- _What you have to do_:
Every line below that has the string "linejoin" adds one to the count. Give that count by itself.
*** Opening Given records ***
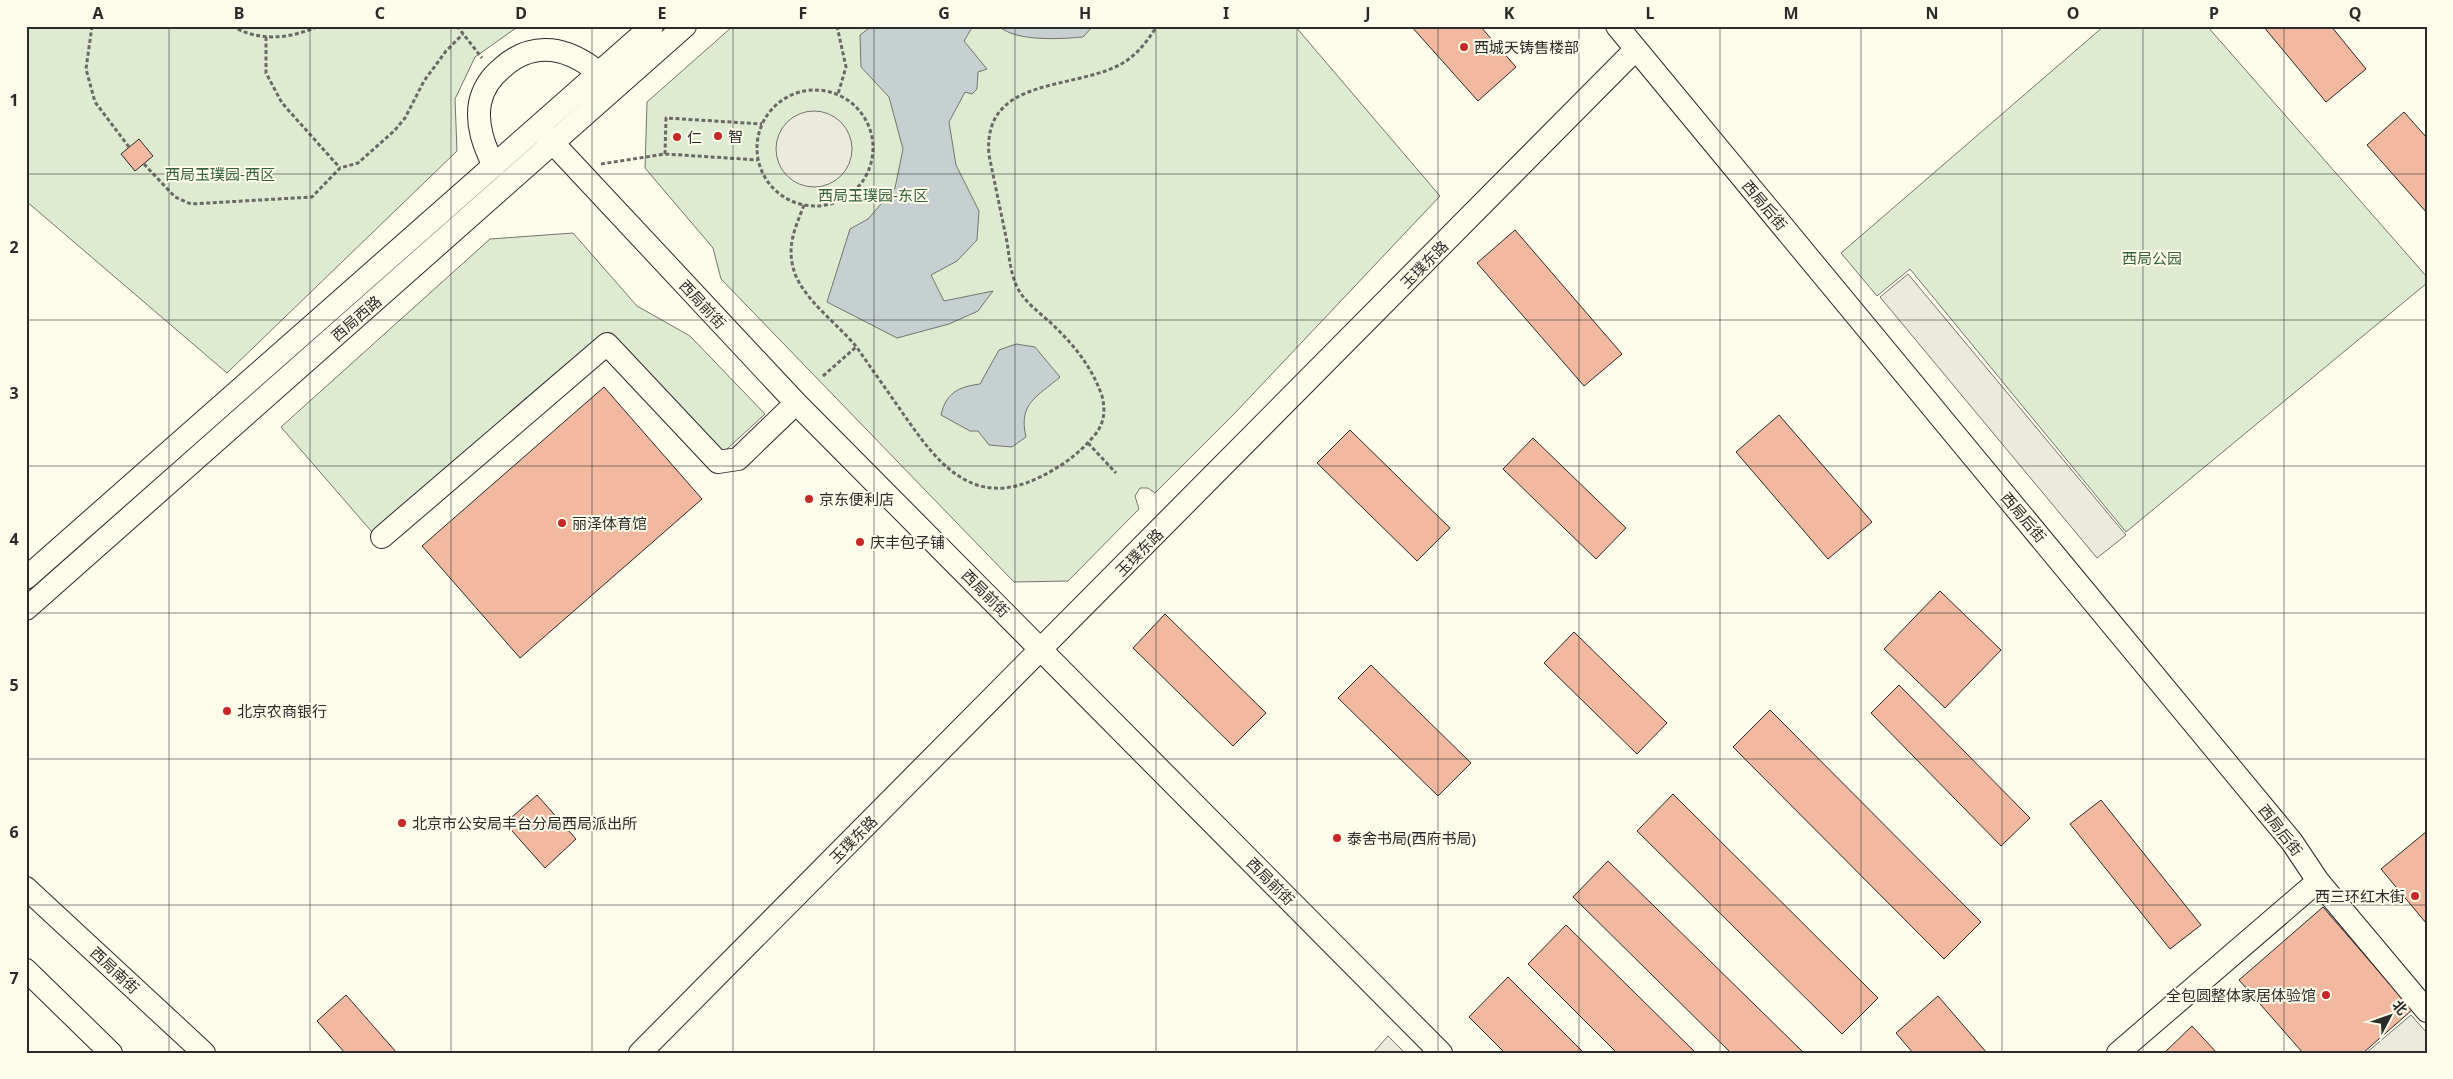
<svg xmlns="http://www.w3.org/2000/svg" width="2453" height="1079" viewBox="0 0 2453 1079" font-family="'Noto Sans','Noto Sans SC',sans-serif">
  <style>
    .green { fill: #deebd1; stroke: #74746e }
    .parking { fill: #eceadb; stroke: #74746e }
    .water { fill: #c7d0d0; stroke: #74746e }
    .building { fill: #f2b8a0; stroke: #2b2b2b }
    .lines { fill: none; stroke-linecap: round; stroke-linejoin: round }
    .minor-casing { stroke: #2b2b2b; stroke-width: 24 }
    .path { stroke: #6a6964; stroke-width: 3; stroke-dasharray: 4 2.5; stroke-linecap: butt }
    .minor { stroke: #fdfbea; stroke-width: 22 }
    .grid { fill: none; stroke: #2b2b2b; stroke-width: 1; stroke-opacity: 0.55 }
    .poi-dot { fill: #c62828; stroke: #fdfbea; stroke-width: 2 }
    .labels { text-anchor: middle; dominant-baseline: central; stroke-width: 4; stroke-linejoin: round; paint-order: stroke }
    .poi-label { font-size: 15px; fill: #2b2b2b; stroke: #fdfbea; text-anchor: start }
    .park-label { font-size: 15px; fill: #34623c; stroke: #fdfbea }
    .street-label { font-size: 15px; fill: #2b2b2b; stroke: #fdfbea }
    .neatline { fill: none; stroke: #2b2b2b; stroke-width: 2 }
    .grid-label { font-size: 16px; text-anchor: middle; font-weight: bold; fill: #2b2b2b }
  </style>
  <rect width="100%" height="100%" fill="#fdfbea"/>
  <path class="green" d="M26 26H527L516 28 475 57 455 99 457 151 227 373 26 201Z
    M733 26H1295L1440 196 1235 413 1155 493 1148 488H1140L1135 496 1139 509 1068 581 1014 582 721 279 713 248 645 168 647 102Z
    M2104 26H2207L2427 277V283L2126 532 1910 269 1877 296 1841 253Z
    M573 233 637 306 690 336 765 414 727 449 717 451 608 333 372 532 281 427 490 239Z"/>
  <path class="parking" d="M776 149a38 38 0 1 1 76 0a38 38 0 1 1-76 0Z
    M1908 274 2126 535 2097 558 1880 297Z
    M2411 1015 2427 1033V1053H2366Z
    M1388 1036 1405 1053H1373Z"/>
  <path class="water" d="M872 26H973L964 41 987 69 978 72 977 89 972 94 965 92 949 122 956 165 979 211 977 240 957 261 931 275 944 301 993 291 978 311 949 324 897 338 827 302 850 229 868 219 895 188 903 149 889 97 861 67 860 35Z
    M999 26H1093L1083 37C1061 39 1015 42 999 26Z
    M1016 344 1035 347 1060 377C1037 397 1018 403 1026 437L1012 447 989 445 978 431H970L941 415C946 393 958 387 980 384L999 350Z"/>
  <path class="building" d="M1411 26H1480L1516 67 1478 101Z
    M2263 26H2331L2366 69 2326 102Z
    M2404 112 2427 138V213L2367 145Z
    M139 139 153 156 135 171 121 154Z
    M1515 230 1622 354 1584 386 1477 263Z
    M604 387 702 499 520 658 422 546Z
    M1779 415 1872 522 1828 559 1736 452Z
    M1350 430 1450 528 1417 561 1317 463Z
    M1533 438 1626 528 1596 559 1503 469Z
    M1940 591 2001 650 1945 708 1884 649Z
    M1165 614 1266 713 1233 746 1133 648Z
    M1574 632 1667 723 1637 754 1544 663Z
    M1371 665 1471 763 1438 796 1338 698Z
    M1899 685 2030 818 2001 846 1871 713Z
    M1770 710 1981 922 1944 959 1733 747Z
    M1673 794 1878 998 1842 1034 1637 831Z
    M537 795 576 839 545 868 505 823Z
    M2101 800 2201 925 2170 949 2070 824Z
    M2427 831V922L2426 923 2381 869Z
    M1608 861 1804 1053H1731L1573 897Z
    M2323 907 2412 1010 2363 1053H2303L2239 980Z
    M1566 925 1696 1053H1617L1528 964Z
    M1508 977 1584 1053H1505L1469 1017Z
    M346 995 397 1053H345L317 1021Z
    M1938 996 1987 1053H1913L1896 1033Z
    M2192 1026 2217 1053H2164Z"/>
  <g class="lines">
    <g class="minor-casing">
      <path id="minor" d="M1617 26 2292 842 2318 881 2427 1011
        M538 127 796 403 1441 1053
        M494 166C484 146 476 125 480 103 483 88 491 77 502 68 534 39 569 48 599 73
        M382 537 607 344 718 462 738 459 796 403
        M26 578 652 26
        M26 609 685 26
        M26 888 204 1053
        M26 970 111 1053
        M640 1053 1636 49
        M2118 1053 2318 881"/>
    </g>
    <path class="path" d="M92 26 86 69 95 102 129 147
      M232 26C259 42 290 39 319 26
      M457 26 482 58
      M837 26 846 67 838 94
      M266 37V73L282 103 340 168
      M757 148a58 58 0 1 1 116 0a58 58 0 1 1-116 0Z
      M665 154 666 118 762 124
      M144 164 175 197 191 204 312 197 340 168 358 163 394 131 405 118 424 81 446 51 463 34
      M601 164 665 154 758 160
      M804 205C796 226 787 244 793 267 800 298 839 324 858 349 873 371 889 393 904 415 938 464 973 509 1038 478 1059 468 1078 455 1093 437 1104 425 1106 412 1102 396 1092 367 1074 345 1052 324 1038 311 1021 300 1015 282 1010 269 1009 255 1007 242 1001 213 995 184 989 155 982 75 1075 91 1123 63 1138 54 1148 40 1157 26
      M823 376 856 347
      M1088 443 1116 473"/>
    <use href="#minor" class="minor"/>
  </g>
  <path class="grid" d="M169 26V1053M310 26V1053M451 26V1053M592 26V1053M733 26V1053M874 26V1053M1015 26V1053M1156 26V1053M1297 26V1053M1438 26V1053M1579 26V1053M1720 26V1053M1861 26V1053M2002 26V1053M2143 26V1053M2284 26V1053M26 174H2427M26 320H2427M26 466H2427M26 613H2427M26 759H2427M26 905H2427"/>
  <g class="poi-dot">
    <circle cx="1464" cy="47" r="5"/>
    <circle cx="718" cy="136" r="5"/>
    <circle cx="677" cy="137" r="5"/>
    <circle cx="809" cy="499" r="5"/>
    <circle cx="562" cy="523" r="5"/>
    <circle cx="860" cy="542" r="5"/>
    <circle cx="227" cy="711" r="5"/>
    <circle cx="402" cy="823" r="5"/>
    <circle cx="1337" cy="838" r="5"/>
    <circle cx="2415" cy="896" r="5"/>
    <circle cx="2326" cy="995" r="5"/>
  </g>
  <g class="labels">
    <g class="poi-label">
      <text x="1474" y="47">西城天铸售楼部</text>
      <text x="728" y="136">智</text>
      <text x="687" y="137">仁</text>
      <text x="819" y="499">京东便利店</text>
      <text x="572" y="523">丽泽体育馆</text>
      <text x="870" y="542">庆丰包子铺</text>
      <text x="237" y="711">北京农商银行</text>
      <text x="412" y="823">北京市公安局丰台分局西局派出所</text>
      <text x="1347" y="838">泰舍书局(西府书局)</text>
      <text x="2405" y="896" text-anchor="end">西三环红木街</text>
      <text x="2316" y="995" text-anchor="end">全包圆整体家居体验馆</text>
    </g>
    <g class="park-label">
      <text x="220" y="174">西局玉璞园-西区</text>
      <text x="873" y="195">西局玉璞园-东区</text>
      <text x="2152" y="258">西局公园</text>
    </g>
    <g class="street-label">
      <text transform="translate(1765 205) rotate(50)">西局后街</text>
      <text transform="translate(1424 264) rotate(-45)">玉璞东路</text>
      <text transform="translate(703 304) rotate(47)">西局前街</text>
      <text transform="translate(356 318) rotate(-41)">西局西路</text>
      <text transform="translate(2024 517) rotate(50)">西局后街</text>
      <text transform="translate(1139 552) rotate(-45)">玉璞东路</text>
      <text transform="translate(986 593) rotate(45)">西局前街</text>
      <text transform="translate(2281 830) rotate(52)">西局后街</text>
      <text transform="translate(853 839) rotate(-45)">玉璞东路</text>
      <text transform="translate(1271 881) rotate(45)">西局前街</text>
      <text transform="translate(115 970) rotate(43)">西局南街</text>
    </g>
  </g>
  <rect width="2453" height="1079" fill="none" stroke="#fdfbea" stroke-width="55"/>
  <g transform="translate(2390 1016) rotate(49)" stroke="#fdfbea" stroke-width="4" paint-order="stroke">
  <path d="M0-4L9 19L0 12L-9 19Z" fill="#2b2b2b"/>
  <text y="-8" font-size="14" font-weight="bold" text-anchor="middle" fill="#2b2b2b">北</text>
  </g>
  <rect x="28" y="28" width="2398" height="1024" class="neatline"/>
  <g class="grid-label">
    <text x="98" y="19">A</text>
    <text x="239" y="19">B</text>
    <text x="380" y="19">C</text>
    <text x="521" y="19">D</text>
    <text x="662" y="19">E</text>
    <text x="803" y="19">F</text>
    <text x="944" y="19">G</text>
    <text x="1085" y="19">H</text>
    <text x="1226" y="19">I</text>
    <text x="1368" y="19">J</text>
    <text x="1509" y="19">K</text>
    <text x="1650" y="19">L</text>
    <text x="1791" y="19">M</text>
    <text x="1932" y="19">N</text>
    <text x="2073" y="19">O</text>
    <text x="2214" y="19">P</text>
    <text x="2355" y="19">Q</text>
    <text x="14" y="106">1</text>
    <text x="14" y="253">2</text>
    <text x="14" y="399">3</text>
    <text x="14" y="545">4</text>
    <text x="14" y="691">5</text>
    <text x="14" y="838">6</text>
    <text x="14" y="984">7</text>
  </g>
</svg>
*** Closing Given records ***
- _Answer area_:
2